In the branch of Mavrogordatos family that settled in Russian territory belongs Stamatis Mavrogordatos (Skarlatos) who was born in Syros in 1829 and died in Taganrog of Azov in 1872. While being in Russia he entered as officer in the battalion of Saint Stanislas and got married to Viktoria Avgerinou, daughter of Nicolaos and Batou Avgerinou, who was born in Taganrog in 1857 and died in Geneva in 1923. Victoria Avgerinou was a well-known pianist of the time and her father, Nikolaos M. Avgerinos, had been an important composer of ecclesiastical music. The couple Stamatis and Viktoria Mavrogordatou gave birth to Maria, who was born in Taganrog in 1959 but died when she was one year old, to Maria, who was born in 1861 in Taganrog and died in 1922 in Geneva, to Pavlina, who was born in Taganrog in 1863 and died in Sèvres in 1940, and Matthaios Mavrogordatos, who was born in 1860 and died in Sèvres in 1941.
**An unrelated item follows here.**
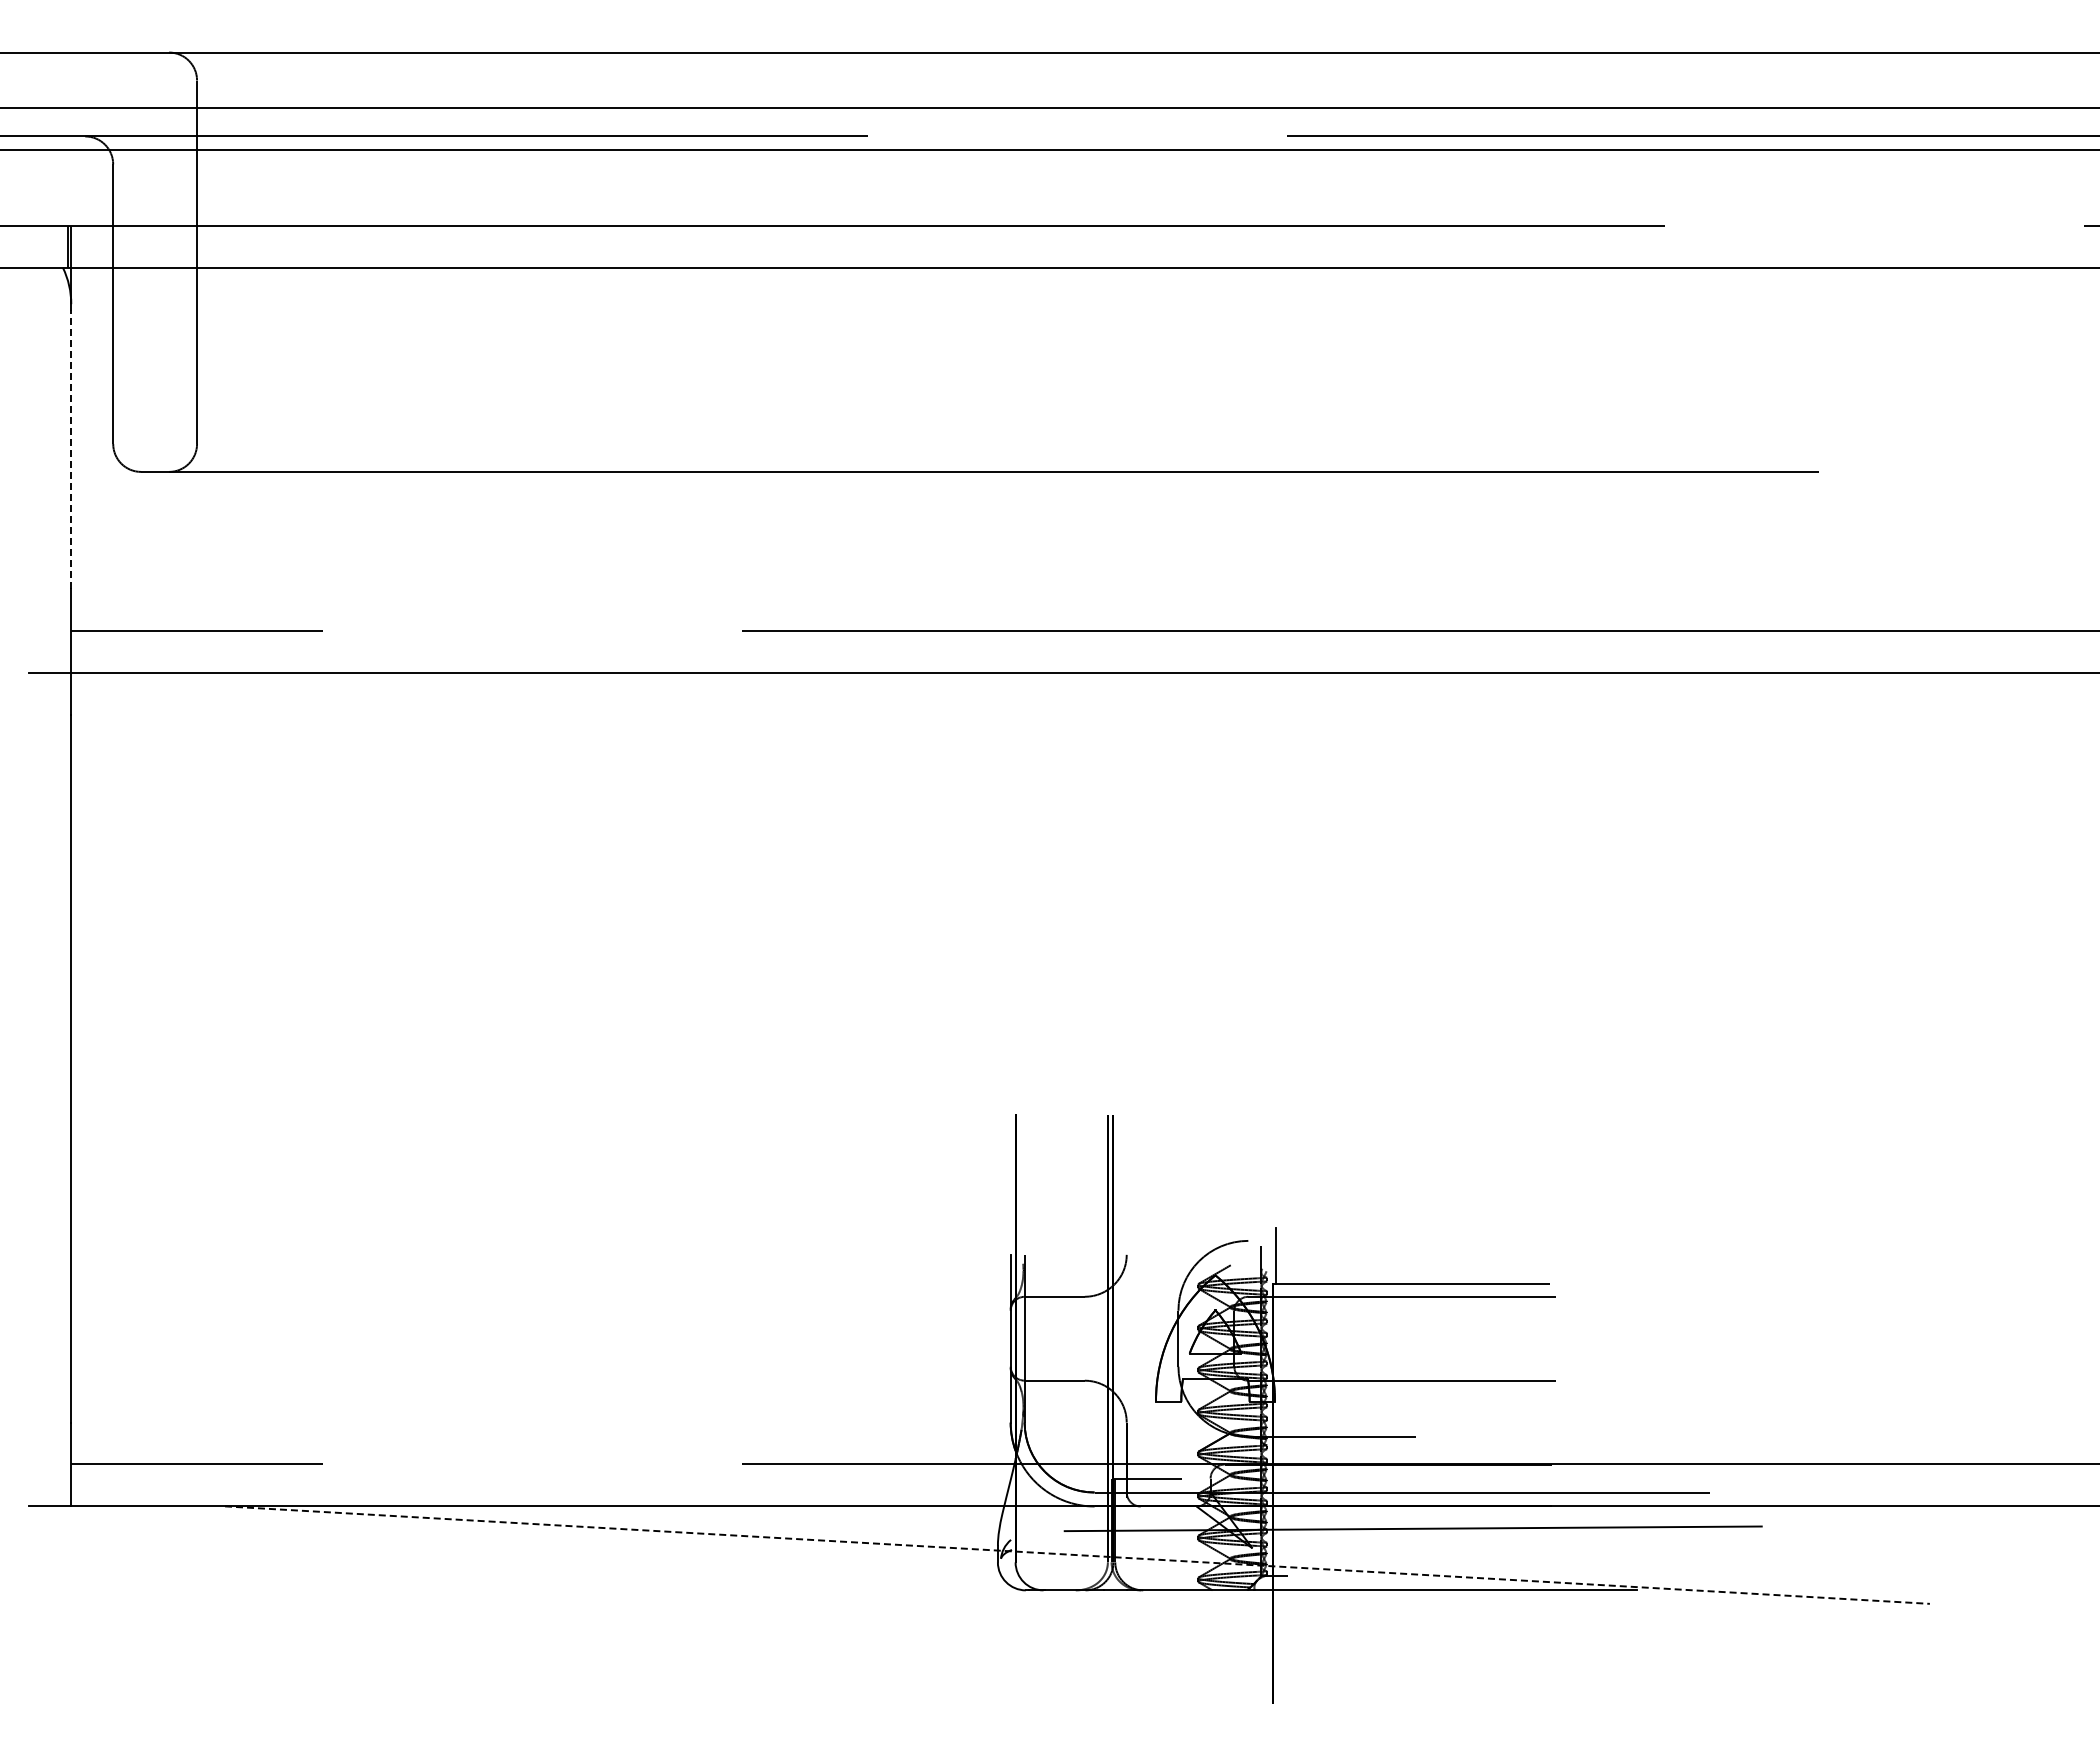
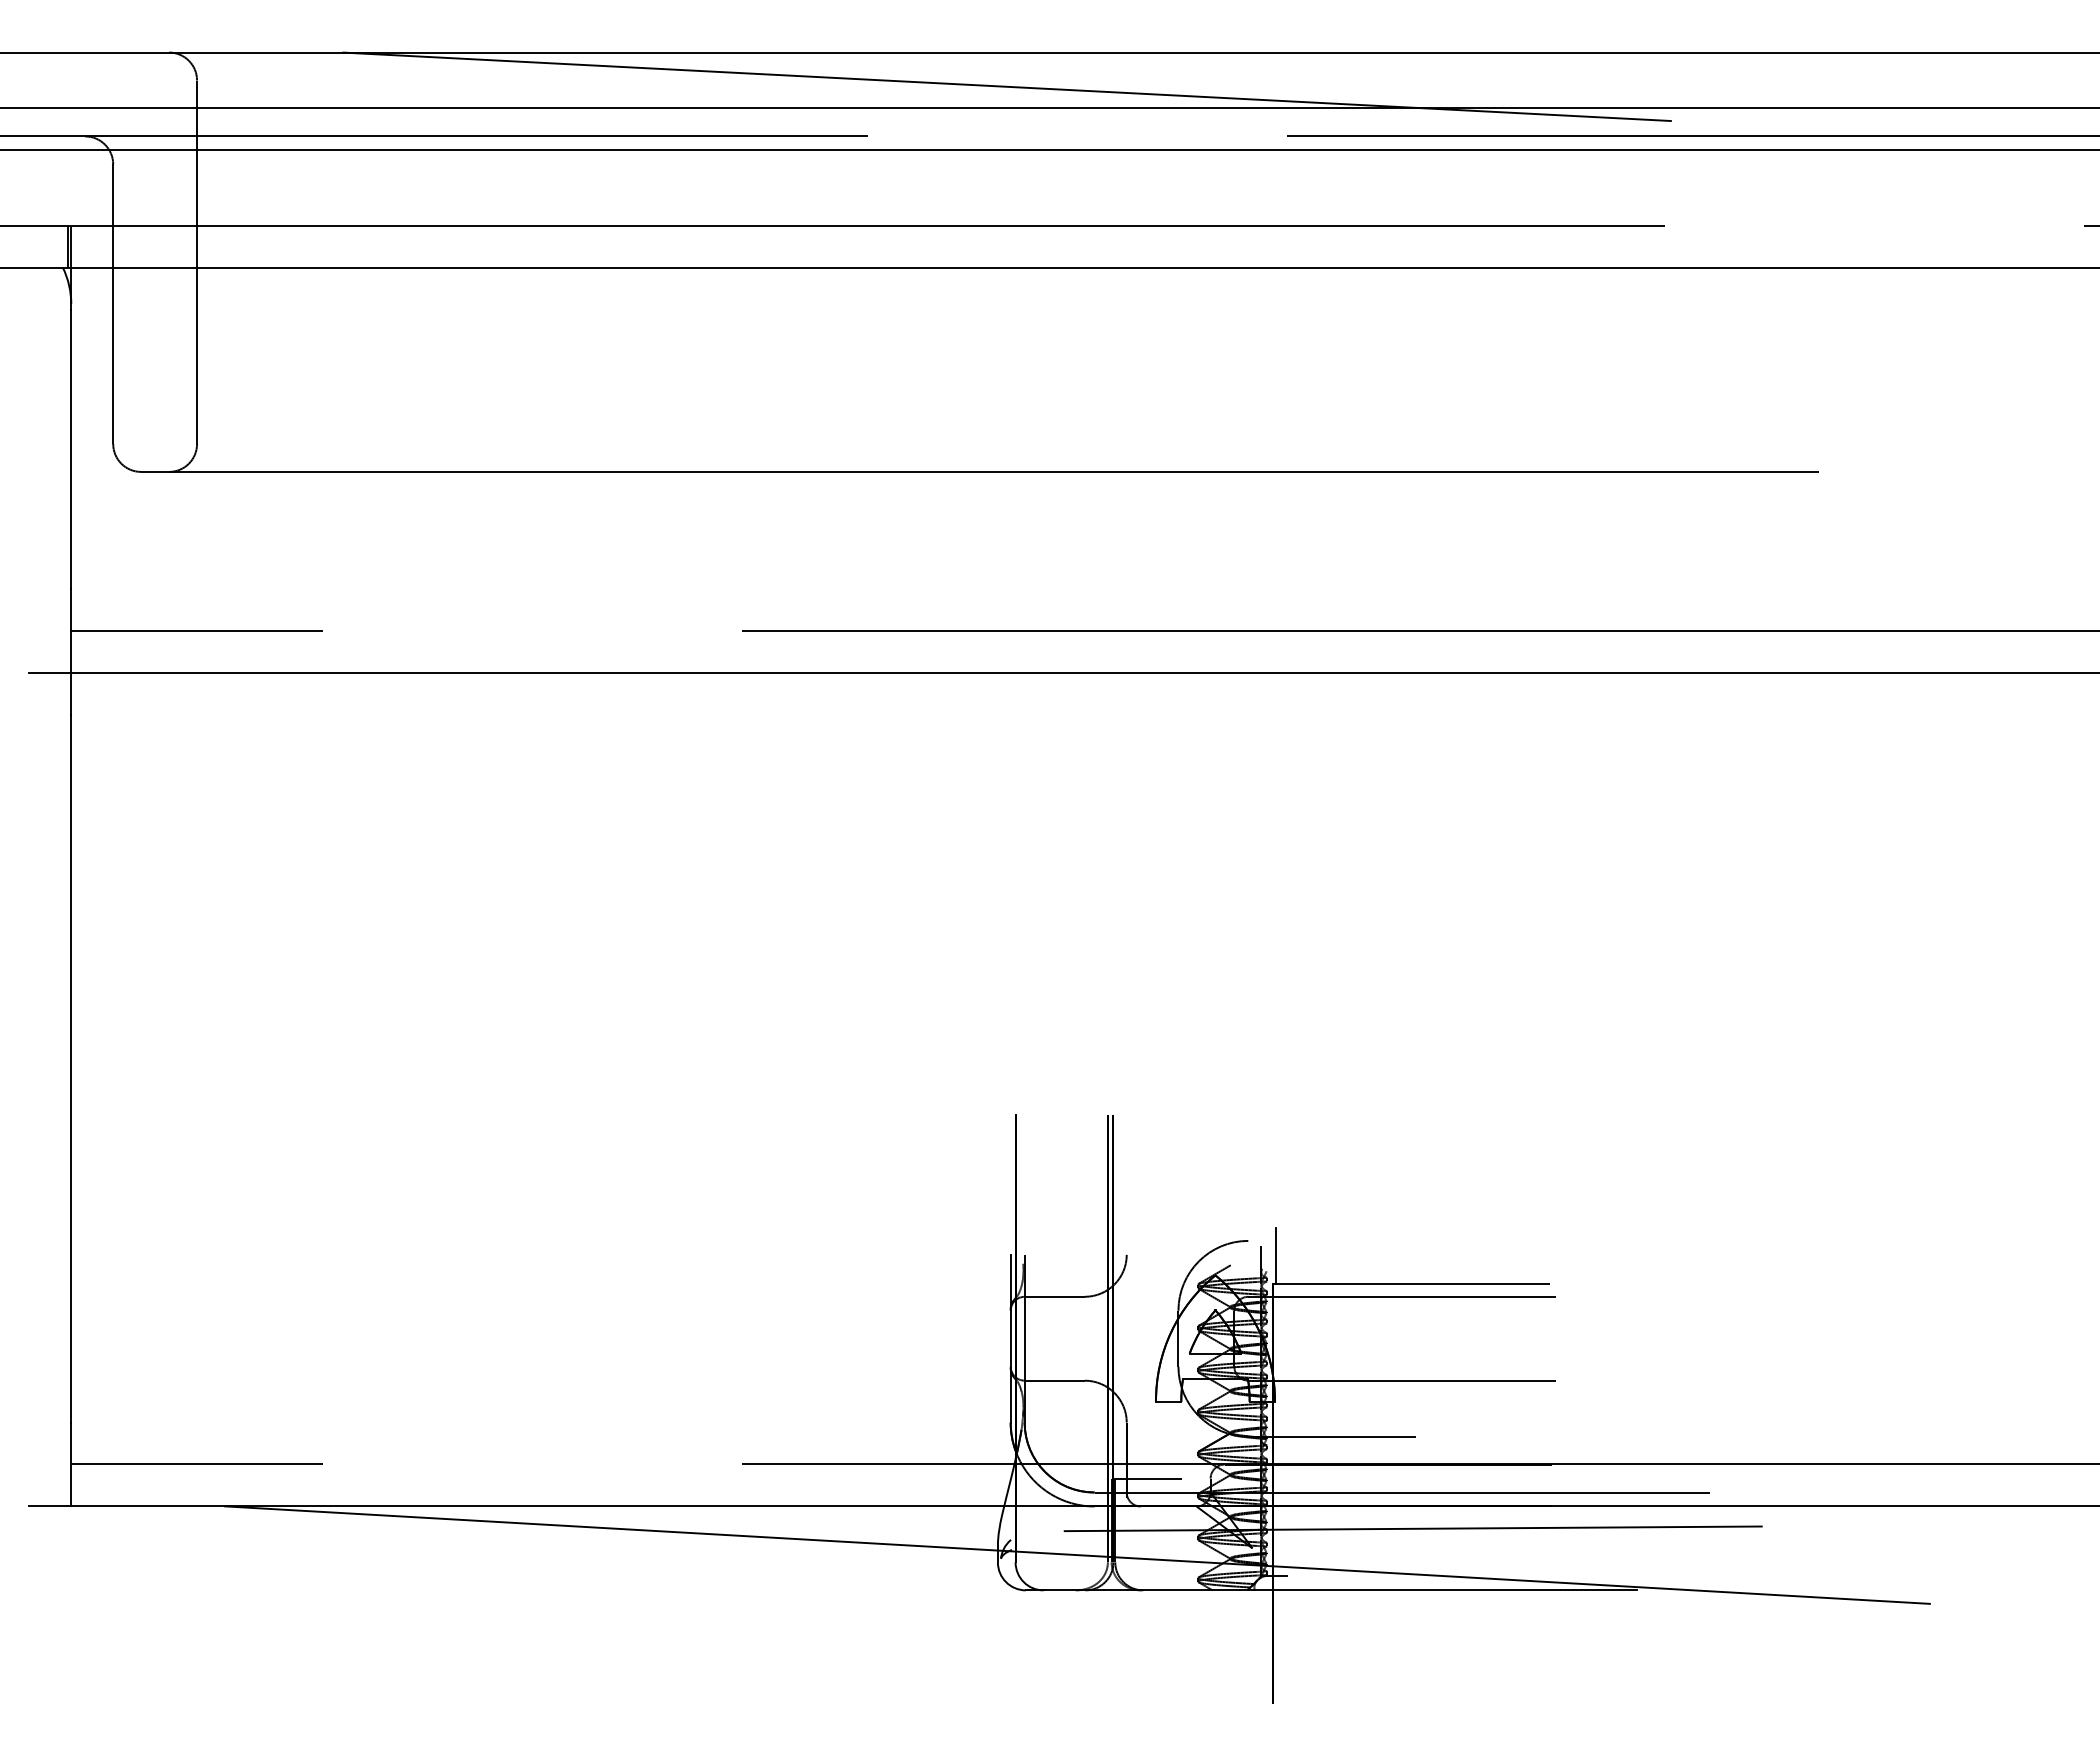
line at (1006, 86): none -> present
line at (71, 449): dashed -> solid
line at (1077, 1555): dashed -> solid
Matthaios Mavrogordatos in 1880 took over the direction of his uncle’s business firm D.A. Negropontis. At the same time, he ran a shipping company, active in Don and the Azov Sea. In 1903 he moved to Rostov together with his wife Alexandra Ranter, daughter of Arnold Ranter and Maria Semkov (1878-1911), and their son Kostantinos. Rostov was the place where three years later their daughter Eleni was born. In Rostov Matthaios Mavrogordatos founded the "Banque d’ Escompte de S. Petersburg", active in credit for the rural sector and the financing of commerce. Further to that activity he took over the management of the "Banque Russo-Assiatique" that disposed of 176 branches in the European and Asiatic Russia. Matthaios served as president of the Greek communities in Taganrog and Rostov after 1903, as well as consul of Greece in Taganrog, and contributed to the foundation of an educational establishment and a church in Rostov. He wrote musical compositions, published musical studies and reviews and set Solomos and Drosinis’ poems to music.

His son, Konstantinos Mavrogordatos, was born in Taganrog in 1901 and got married to Aliki de Yacoubenko Fechoz in 1926. They gave birth to a son, Alexandros Alexios Matthaios Mavrogordatos, who was born in Paris in 1929. Their daughter, Eleni, was born in 1906 in Rostov and got married in Casablanca in 1933 to Renato Ferracciu. This branch of Mavrogordatos’ family left Rostov and tried to seek their fortune in western Europe.




1. Argentis, P.,  Libro d’ oro de la noblesse de Chio 1 (London 1955), pp.83-86.